#### Data for analysis
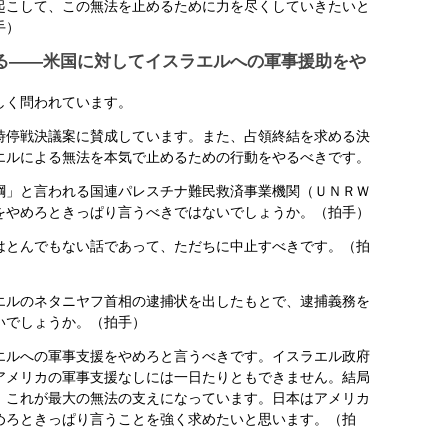
こして、この無法を止めるために力を尽くしていきたいと
手）
る――米国に対してイスラエルへの軍事援助をや
しく問われています。
停戦決議案に賛成しています。また、占領終結を求める決
エルによる無法を本気で止めるための行動をやるべきです。
」と言われる国連パレスチナ難民救済事業機関（ＵＮＲＷ
をやめろときっぱり言うべきではないでしょうか。（拍手）
とんでもない話であって、ただちに中止すべきです。（拍
ルのネタニヤフ首相の逮捕状を出したもとで、逮捕義務を
いでしょうか。（拍手）
ルへの軍事支援をやめろと言うべきです。イスラエル政府
アメリカの軍事支援なしには一日たりともできません。結局
。これが最大の無法の支えになっています。日本はアメリカ
めろときっぱり言うことを強く求めたいと思います。（拍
########
= What you are asked to do =
Leave out the pictures and copy every record above exactly.

= Written solution =
こして、この無法を止めるために力を尽くしていきたいと
手）
る――米国に対してイスラエルへの軍事援助をや
しく問われています。
停戦決議案に賛成しています。また、占領終結を求める決
エルによる無法を本気で止めるための行動をやるべきです。
」と言われる国連パレスチナ難民救済事業機関（ＵＮＲＷ
をやめろときっぱり言うべきではないでしょうか。（拍手）
とんでもない話であって、ただちに中止すべきです。（拍
ルのネタニヤフ首相の逮捕状を出したもとで、逮捕義務を
いでしょうか。（拍手）
ルへの軍事支援をやめろと言うべきです。イスラエル政府
アメリカの軍事支援なしには一日たりともできません。結局
。これが最大の無法の支えになっています。日本はアメリカ
めろときっぱり言うことを強く求めたいと思います。（拍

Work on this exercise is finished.